I can't say I understood everything you said (is all usage of word "media" == "advertising"? what are "illegal job deals"?) but just wanted to ask: is A/B testing ever not harmful to end users in the long run? Excluding some very minor UI testing like CTA button color which I presume doesn't really matter.
From a revenue perspective the words media and advertising are interchangeable. The word media is preferred because it speaks to a business segment as opposed to something like an agency.
A/B testing is great when you are helping eliminate confusion and dark patterns nobody can articulate more directly.
Illegal job deals was an autocorrection of my phone. I meant illegal drug deals and didn’t catch the change.
Thank you, I have been reading about dark patterns recently and how damaging they are so you really got my attention now.
I will try to do my own research on how it's done but if you can expand a bit on confusion and dark pattern elimination that would be very much appreciated. I feel like everything I ever stumbled upon regarding A/B testing was "sales funnel optimization" which seems to be the root of much evil.
The goal of any product oriented business is purchase through a point of sale. That is called a conversion. Dark patterns emerge when a seller attempts to influence the behavior of a purchaser beyond decisions most beneficial to the purchaser, which is not always intentional.
One example of dark pattern elimination occurs when steps in a purchase process are dramatically reduced. That reduction eliminates opportunities for messaging but increases the potential for transaction quantity.
Ok I have a clearer picture now but it's still something that would probably need case by case analysis to get a full grasp what is possible and how to use it for the customer and not against him. Thank you.
Ugh I do still remember the chronological feed where posts didn’t get ranked. I enjoyed that product. Feels like every efficiency improvement they did removed a few percentage of users until now when there’s just a few weirdos left posting
I don’t know if you remember or were ever exposed to the “Facebook is going to start charging for its services!” Panic posts that happened in the mid-2010s. It was always false, but when it comes to the internet, people have a strong sense of entitlement. They do not like the idea of paying for things.
I am thinking about it now that I prepare for releasing a small B2C app. I thought about going freemium initially, then changed my thinking to maybe adding ads to the free version, but as I read more and more about dark patterns and sucking clients dry on every occasion (by big corps) I think of going paid only (monthly/yearly or one time) + 1 month free trial (no registration, no credit card). Simple, easy to understand, all cards on the table plus much less incentive for "finding creative revenue streams" (selling user data) in case ad revenue is low.

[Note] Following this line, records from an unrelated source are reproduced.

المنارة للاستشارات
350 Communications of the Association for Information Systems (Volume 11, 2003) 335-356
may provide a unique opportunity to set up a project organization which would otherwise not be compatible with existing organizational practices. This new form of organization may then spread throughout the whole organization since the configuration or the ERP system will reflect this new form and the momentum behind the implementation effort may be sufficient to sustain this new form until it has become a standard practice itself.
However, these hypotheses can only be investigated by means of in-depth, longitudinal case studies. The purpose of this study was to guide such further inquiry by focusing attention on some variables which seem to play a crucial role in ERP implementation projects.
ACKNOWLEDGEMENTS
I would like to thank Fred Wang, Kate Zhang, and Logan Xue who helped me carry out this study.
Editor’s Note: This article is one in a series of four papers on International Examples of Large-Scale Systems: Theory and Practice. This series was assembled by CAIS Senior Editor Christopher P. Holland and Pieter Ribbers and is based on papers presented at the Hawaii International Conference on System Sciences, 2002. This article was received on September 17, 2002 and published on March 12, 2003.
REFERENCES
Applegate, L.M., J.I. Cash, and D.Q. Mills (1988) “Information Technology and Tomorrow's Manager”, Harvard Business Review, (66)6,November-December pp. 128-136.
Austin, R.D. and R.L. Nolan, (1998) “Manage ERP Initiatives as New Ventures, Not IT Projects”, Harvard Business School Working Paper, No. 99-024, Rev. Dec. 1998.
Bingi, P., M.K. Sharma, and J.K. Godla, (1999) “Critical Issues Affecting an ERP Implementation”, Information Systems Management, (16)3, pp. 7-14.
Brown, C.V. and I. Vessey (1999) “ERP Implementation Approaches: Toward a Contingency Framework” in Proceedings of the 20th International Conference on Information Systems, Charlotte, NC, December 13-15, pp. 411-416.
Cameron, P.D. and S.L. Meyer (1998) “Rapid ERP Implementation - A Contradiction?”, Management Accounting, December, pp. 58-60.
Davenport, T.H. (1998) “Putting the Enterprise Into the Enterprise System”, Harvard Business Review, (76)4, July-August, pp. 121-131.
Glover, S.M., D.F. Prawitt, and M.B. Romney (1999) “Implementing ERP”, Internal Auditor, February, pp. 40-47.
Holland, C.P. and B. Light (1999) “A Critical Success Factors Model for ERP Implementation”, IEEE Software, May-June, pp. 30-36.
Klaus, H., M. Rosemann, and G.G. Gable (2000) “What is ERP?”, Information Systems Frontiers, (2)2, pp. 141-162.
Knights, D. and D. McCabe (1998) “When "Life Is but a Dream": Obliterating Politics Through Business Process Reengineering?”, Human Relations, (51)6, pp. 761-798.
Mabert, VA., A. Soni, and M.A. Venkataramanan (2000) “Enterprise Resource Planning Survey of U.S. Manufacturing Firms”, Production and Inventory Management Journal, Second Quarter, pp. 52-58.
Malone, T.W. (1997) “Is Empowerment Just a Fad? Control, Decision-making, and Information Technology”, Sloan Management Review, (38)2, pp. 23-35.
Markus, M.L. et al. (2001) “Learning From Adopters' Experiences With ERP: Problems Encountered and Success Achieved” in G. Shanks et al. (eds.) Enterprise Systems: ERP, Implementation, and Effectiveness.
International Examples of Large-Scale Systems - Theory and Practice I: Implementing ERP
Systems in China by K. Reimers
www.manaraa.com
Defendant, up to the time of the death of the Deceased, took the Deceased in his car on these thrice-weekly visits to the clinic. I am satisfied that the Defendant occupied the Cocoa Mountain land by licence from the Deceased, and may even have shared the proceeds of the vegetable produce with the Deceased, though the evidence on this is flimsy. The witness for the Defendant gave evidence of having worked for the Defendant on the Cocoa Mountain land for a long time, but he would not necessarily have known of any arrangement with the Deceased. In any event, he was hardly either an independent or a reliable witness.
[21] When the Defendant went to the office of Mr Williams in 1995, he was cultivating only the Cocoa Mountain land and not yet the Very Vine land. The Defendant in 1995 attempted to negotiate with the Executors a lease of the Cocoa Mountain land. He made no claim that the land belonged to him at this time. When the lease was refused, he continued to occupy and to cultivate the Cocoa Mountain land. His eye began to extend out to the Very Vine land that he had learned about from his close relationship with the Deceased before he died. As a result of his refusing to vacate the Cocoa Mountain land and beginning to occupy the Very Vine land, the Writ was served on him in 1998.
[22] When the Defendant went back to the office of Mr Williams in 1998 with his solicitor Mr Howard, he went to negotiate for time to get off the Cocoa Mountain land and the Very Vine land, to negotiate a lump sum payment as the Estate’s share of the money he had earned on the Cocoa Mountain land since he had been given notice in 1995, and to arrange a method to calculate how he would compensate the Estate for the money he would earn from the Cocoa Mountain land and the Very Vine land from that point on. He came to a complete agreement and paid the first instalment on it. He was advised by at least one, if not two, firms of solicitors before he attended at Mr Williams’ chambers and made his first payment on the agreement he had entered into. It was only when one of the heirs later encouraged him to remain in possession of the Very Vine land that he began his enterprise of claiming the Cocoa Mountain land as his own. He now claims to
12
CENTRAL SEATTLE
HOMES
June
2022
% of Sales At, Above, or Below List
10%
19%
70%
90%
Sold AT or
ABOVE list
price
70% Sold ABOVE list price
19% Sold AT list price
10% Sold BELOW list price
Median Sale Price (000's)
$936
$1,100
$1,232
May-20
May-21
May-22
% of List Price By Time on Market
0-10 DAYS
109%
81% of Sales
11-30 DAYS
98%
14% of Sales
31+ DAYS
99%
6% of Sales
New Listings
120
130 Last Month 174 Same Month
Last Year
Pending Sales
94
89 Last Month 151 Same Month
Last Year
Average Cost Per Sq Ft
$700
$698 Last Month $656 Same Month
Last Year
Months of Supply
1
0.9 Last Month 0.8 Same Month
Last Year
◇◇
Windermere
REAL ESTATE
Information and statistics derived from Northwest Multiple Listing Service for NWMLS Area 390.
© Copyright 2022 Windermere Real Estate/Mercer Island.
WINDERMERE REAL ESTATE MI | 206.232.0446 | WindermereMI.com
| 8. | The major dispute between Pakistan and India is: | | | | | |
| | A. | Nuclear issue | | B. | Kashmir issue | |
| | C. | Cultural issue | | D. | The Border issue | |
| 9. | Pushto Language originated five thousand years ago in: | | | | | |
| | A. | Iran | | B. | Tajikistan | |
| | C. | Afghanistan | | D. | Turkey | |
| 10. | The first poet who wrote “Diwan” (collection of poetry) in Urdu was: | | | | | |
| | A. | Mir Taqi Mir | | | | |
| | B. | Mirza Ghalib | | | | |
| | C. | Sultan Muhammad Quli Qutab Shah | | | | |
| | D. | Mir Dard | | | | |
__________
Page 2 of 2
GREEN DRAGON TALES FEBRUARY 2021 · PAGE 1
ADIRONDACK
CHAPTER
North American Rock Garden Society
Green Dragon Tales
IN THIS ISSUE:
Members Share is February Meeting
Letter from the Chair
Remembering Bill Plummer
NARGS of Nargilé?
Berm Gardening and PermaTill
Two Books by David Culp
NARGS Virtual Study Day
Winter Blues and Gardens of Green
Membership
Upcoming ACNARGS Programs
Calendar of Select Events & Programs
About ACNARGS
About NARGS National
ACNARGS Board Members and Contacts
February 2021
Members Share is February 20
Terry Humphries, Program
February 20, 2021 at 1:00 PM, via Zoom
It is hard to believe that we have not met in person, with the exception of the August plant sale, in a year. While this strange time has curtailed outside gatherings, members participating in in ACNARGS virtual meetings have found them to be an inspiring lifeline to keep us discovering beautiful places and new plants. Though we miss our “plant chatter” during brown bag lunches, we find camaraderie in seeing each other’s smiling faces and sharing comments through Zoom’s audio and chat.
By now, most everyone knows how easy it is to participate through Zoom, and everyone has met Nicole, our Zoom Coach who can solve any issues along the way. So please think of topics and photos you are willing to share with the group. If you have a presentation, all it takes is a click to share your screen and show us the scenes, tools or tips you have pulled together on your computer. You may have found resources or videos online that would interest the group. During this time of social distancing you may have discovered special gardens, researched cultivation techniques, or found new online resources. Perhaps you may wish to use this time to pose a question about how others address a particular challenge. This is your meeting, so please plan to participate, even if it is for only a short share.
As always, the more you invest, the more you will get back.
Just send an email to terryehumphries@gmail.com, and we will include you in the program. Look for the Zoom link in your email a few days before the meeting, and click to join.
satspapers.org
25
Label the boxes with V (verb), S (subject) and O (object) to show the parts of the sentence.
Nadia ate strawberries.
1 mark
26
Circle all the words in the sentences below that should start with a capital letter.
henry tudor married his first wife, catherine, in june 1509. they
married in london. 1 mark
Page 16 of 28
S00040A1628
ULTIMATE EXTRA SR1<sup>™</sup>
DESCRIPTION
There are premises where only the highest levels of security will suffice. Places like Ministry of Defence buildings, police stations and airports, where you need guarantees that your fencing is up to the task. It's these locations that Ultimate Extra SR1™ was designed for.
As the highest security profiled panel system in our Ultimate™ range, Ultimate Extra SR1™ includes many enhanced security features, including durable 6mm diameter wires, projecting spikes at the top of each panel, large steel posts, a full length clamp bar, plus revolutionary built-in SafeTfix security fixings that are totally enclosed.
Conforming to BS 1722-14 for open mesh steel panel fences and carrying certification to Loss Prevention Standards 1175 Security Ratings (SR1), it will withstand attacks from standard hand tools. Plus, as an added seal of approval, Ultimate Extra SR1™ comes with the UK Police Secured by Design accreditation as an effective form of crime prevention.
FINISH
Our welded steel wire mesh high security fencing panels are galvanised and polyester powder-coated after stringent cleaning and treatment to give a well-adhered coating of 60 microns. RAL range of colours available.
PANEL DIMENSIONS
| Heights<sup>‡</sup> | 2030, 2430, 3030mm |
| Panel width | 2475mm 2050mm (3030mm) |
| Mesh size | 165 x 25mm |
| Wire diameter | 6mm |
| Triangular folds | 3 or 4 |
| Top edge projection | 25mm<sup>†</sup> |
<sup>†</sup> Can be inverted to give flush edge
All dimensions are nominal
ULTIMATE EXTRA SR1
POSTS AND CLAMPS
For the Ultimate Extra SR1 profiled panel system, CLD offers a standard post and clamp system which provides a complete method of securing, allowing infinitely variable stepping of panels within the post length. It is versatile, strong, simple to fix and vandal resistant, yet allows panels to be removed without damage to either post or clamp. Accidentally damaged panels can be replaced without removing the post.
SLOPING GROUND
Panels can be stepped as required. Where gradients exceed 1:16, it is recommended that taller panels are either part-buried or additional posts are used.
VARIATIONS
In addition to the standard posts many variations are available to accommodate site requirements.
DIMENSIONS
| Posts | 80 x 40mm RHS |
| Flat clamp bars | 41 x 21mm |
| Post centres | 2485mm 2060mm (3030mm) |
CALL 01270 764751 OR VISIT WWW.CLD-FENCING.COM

Perhaps it is a very bad decision which will never work, I don't know. I guess in this ecosystem the only way to at least not lose is not to play, otherwise we will all be eventually brought down to aggressive A/B testing, ad infested, tracking, no-privacy environment, to match other products... I don't want that kind of world.
Mine is a free app, that does nothing without a physical device. The DRM system is no login no account, the device is the key. No update costs. Everything calm. The device is even fungible for its purpose. A tool to do a thing and fucks off.
We’re leaving money on the table, for sure, but I really don’t care. I’m going to make something that is biased to the customer, and they’re going to appreciate it.
It’s only market lag between the revenue source, media source agencies, and the realization that better markets for their business. When that occurs the death spiral hyper accelerates to rapid finality.
Like all death spirals this could have been avoided had they treated their users as a potential revenue source instead of a product. I was watching a history video yesterday about the Aztecs who completely alienated the tribes in their empire in their own death spiral. The empire was already dead before the Spanish arrived, but the Aztecs just didn’t see it yet.